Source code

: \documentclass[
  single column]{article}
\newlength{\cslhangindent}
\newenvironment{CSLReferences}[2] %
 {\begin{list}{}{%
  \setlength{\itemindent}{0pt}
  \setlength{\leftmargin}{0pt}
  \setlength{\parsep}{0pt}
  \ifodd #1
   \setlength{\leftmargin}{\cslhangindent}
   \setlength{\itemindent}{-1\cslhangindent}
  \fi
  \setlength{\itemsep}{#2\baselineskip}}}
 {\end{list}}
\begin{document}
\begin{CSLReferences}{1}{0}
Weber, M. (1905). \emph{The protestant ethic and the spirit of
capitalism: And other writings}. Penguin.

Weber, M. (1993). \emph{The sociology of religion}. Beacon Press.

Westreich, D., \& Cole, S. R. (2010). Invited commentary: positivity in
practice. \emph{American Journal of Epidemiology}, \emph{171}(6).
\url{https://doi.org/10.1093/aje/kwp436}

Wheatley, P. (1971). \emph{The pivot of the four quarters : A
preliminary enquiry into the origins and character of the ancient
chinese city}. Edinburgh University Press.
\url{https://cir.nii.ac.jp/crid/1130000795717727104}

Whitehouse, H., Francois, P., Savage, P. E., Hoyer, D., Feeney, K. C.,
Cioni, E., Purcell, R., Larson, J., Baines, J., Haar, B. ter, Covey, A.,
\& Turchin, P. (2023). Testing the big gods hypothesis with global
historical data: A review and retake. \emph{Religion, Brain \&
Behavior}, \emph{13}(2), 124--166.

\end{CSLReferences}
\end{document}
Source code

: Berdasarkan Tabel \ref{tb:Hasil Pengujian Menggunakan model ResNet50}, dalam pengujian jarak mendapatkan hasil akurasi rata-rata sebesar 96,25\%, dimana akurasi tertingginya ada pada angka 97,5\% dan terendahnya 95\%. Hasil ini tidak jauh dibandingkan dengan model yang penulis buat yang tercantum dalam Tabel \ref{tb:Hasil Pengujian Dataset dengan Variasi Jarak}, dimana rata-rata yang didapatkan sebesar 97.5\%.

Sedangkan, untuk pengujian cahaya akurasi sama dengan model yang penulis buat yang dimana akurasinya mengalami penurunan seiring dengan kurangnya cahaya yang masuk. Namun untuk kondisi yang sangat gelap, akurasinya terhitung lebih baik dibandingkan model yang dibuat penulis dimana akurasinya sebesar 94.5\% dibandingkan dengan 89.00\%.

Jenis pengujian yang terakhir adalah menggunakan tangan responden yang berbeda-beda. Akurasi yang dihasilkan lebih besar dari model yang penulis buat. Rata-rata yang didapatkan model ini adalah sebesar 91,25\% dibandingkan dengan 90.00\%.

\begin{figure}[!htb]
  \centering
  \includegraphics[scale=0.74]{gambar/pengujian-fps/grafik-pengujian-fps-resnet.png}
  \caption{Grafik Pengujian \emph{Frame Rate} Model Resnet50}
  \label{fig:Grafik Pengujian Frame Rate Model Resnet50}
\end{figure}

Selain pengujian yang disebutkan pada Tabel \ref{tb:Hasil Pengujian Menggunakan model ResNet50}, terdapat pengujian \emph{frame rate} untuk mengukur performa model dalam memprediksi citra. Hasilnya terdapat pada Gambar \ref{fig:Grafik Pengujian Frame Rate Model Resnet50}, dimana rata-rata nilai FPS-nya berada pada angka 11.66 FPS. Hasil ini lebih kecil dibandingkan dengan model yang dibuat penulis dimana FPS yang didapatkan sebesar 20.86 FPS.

• **REQUIRED ACTION**
All of the entries above are to be written out again exactly.

• **ANSWER TO THE PROBLEM**
Source code

: \documentclass[
  single column]{article}
\newlength{\cslhangindent}
\newenvironment{CSLReferences}[2] %
 {\begin{list}{}{%
  \setlength{\itemindent}{0pt}
  \setlength{\leftmargin}{0pt}
  \setlength{\parsep}{0pt}
  \ifodd #1
   \setlength{\leftmargin}{\cslhangindent}
   \setlength{\itemindent}{-1\cslhangindent}
  \fi
  \setlength{\itemsep}{#2\baselineskip}}}
 {\end{list}}
\begin{document}
\begin{CSLReferences}{1}{0}
Weber, M. (1905). \emph{The protestant ethic and the spirit of
capitalism: And other writings}. Penguin.

Weber, M. (1993). \emph{The sociology of religion}. Beacon Press.

Westreich, D., \& Cole, S. R. (2010). Invited commentary: positivity in
practice. \emph{American Journal of Epidemiology}, \emph{171}(6).
\url{https://doi.org/10.1093/aje/kwp436}

Wheatley, P. (1971). \emph{The pivot of the four quarters : A
preliminary enquiry into the origins and character of the ancient
chinese city}. Edinburgh University Press.
\url{https://cir.nii.ac.jp/crid/1130000795717727104}

Whitehouse, H., Francois, P., Savage, P. E., Hoyer, D., Feeney, K. C.,
Cioni, E., Purcell, R., Larson, J., Baines, J., Haar, B. ter, Covey, A.,
\& Turchin, P. (2023). Testing the big gods hypothesis with global
historical data: A review and retake. \emph{Religion, Brain \&
Behavior}, \emph{13}(2), 124--166.

\end{CSLReferences}
\end{document}
Source code

: Berdasarkan Tabel \ref{tb:Hasil Pengujian Menggunakan model ResNet50}, dalam pengujian jarak mendapatkan hasil akurasi rata-rata sebesar 96,25\%, dimana akurasi tertingginya ada pada angka 97,5\% dan terendahnya 95\%. Hasil ini tidak jauh dibandingkan dengan model yang penulis buat yang tercantum dalam Tabel \ref{tb:Hasil Pengujian Dataset dengan Variasi Jarak}, dimana rata-rata yang didapatkan sebesar 97.5\%.

Sedangkan, untuk pengujian cahaya akurasi sama dengan model yang penulis buat yang dimana akurasinya mengalami penurunan seiring dengan kurangnya cahaya yang masuk. Namun untuk kondisi yang sangat gelap, akurasinya terhitung lebih baik dibandingkan model yang dibuat penulis dimana akurasinya sebesar 94.5\% dibandingkan dengan 89.00\%.

Jenis pengujian yang terakhir adalah menggunakan tangan responden yang berbeda-beda. Akurasi yang dihasilkan lebih besar dari model yang penulis buat. Rata-rata yang didapatkan model ini adalah sebesar 91,25\% dibandingkan dengan 90.00\%.

\begin{figure}[!htb]
  \centering
  \includegraphics[scale=0.74]{gambar/pengujian-fps/grafik-pengujian-fps-resnet.png}
  \caption{Grafik Pengujian \emph{Frame Rate} Model Resnet50}
  \label{fig:Grafik Pengujian Frame Rate Model Resnet50}
\end{figure}

Selain pengujian yang disebutkan pada Tabel \ref{tb:Hasil Pengujian Menggunakan model ResNet50}, terdapat pengujian \emph{frame rate} untuk mengukur performa model dalam memprediksi citra. Hasilnya terdapat pada Gambar \ref{fig:Grafik Pengujian Frame Rate Model Resnet50}, dimana rata-rata nilai FPS-nya berada pada angka 11.66 FPS. Hasil ini lebih kecil dibandingkan dengan model yang dibuat penulis dimana FPS yang didapatkan sebesar 20.86 FPS.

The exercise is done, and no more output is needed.